Beyond the Call of Duty
Apparently, interoperability has become a crime in Oracle-at least with respect to named third-party products from the companies Oracle is at war with. Given that Oracle is at war with pretty much everyone but Oracle, at least of similar size, this has gone beyond the headache stage for many organizations that can't yank out all of their non-Oracle hardware and software to get the mess working again. As a result, I'm told that Oracle service people are secretly meeting with counterparts from the other vendors who are working with them to solve these problems.
I'm told that these meetings are not easy and most occur on the employees' own time and away from the office at largely secret locations, and often with donated resources from the other platform holder. Companies like Microsoft that are trying to excel at interoperability are actually getting concerned for their Oracle counterparts because of the risk these Oracle employees are taking and the critical nature of the joint work.
In the end, these efforts have borne fruit and when folks put their jobs on the line to do what's right, they are heroes in my book.
Oracle/Sun Sales Reps
With the exception of the Exedata platform, which has good buzz but a limited market due to its very high price, the rest of the old Sun-now Oracle-lines are out of date and very difficult to sell against focused efforts from such companies as IBM and HP. This is like going to war against folks with automatic weapons with little more than a slingshot and a prayer, but the Oracle sales folks are moving an impressive amount of product based on Oracle's financials and while holding margins so they aren't just giving this stuff away.
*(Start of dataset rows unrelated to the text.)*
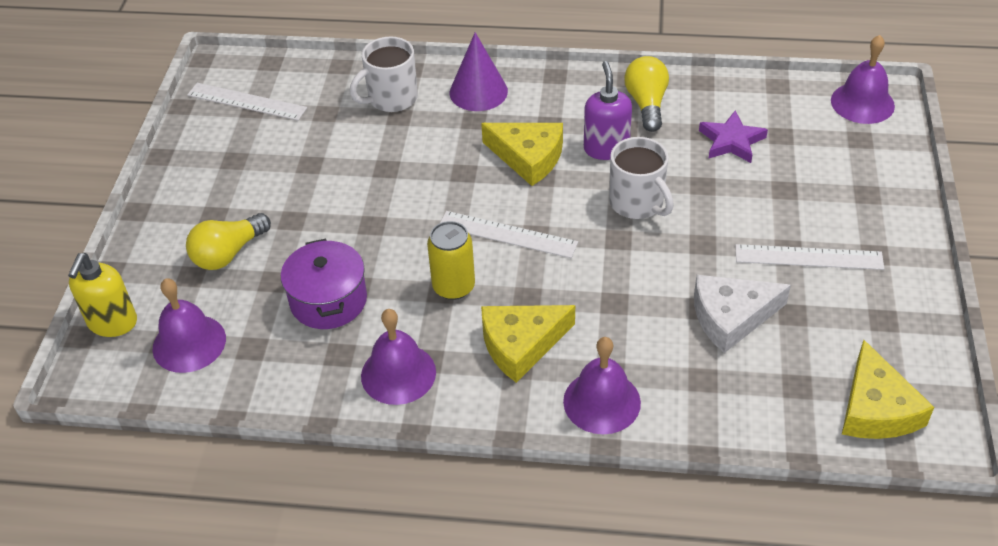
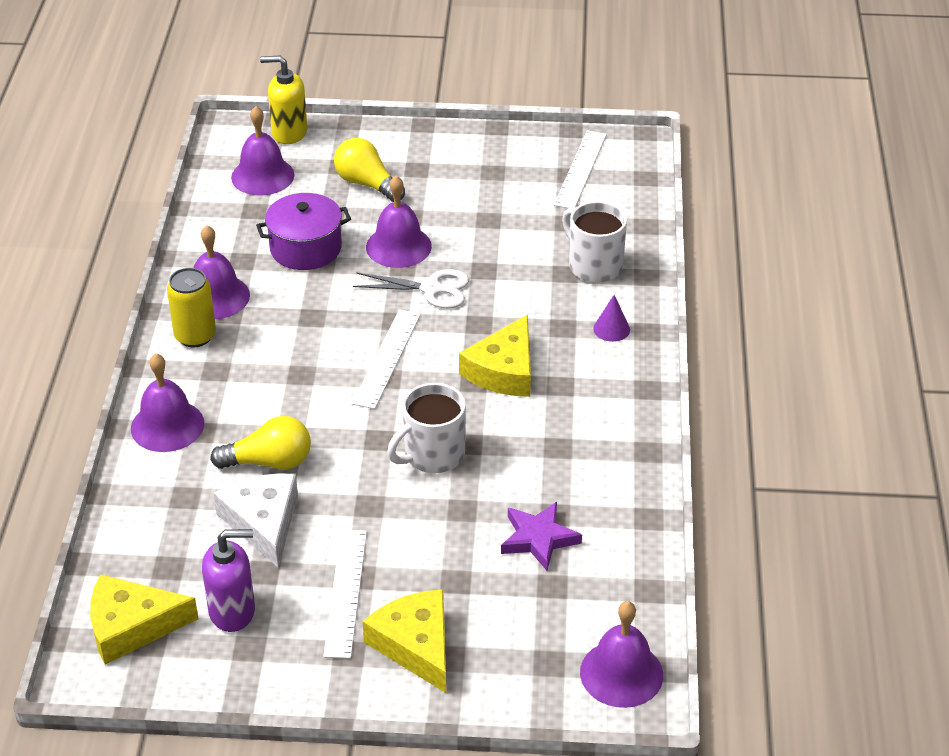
camera: 85 degrees right, 5 degrees down
(339, 228) = (398, 246): none -> purple bell
(409, 203) = (432, 289): none -> white scissors
(453, 287) = (318, 325): yellow can -> yellow can (195, 336)
(478, 92) = (611, 329): purple cone -> purple cone, size x0.55
(521, 344) = (241, 371): yellow cheese -> yellow cheese (416, 645)
(606, 148) = (521, 431): purple soap dispenser -> purple soap dispenser (232, 611)
(646, 104) = (601, 466): yellow light bulb -> yellow light bulb (269, 462)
Anyone who has been in sales knows how difficult it is to sell when you have a huge disadvantage in how your line is perceived and the depth of that line. I imagine these Oracle reps get up every day, recognize that what they are trying to do is impossible, and then do it anyway. My admiration for folks who can do it is boundless and they are consistently bringing home profitable deals that make their managers proud. This is likely because they take such great care of their customers that the deficiencies they are offering don't offset the strength of their relationships.
Wrapping Up: There Are Parts of Oracle that Deserve Admiration
When the odds are against you and you win anyway, it constitutes heroism. My hope is that Oracle's executive management will eventually recognize that greatness isn't having an unmatched salary, but is in making a true positive difference with respect to the success of your company. The Oracle rank and file gets this and they are the true heroes at Oracle.